Knox County and City of Knoxville Animal Control trucks are now equipped with microchip scanners. The scanners were donated by Young-Williams Animal Center at a presentation on July 12.

When the officer picks up an animal, they can use the device to scan the pet to see if it has a microchip. If it does, the officer will be able to see the owner's address and take the pet home right away. With the scanner, reuniting the pet with their owner could take minutes or hours as opposed to days if they come to the shelter.
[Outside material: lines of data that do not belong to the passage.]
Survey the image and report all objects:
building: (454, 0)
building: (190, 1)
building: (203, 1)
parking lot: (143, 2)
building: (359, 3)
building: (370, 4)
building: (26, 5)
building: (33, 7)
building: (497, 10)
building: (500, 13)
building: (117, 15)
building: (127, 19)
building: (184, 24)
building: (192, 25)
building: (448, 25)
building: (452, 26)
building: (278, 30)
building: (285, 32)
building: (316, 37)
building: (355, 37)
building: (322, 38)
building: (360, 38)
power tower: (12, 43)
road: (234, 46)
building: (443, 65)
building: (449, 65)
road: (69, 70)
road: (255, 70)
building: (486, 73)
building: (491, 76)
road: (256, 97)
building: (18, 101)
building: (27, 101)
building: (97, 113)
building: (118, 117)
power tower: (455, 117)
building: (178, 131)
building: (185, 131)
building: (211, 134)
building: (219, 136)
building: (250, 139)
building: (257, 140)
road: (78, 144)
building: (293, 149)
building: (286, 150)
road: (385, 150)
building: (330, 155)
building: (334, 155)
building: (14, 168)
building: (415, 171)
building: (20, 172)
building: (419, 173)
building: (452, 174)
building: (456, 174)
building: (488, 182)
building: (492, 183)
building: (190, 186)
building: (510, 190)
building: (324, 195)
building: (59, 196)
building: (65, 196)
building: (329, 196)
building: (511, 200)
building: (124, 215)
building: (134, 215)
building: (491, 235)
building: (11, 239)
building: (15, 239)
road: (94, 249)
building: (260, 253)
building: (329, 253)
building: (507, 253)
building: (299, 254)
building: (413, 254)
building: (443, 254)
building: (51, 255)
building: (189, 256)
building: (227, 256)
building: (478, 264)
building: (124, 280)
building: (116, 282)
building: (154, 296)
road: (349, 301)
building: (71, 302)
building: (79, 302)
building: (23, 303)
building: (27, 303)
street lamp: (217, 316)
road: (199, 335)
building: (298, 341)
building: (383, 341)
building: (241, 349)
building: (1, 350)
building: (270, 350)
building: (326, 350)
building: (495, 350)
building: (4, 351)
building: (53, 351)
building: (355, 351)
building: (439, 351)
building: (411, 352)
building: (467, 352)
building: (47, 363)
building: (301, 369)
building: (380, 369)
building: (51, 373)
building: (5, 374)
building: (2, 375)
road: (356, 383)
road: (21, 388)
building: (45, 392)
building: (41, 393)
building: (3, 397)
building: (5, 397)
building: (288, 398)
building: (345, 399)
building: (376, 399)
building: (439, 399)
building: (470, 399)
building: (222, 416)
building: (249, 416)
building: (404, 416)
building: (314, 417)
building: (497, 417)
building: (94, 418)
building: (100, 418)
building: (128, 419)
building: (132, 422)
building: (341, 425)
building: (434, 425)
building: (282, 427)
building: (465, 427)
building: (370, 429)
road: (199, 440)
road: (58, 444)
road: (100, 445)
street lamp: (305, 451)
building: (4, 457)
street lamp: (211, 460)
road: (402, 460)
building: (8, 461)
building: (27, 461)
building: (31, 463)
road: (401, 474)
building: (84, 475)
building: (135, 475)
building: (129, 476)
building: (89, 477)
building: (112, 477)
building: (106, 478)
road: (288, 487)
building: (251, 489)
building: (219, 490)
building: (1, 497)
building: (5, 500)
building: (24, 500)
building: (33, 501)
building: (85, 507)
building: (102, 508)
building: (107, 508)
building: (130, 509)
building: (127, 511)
The device is about the size of a cell phone.

Janet Testerman, the CEO of Young-Williams Animal Center, said the overall goal is to reunite pets with their owners as quickly as possible.

"This also allows us to more acutely dedicate our resources, including lost-and-found staff, intake procedures and shelter space, to animals who don't have a microchip and need additional services and attention," Testerman said.

She said Young-Williams Animal Shelter took in more than 10,000 animals last year.

"We're the designated space for lost-and-found animals," she said. "It really saves a lot of emotional distress both for the animal and the human to be reunited with their animal that much sooner."

Young-Williams Animal Shelter purchased 11 of the scanners with grant money from the Petco Foundation and received four more from Mission Reunite, a national nonprofit organization dedicated to helping missing pets.

The scanners only work if the pet has a microchip. Officer Keith Hogue, supervisor of the Knoxville Animal Control Unit, said he encourages all owners to microchip their pets.

"It's the identification tag that never falls off, and it can help us bring your beloved pet home to you more quickly," Hogue said. "We've already experienced success in doing so thanks to these scanners."

A microchip is a tiny chip that goes under the animals skin and stores a unique ID number.

This number corresponds to the owner's contact information in a database.

When the scanner picks up the chip, the database is called, and the registry company where the information is stored retrieves the contact. Young-Williams Animal Shelter and veterinarians can microchip pets in a quick, painless procedure.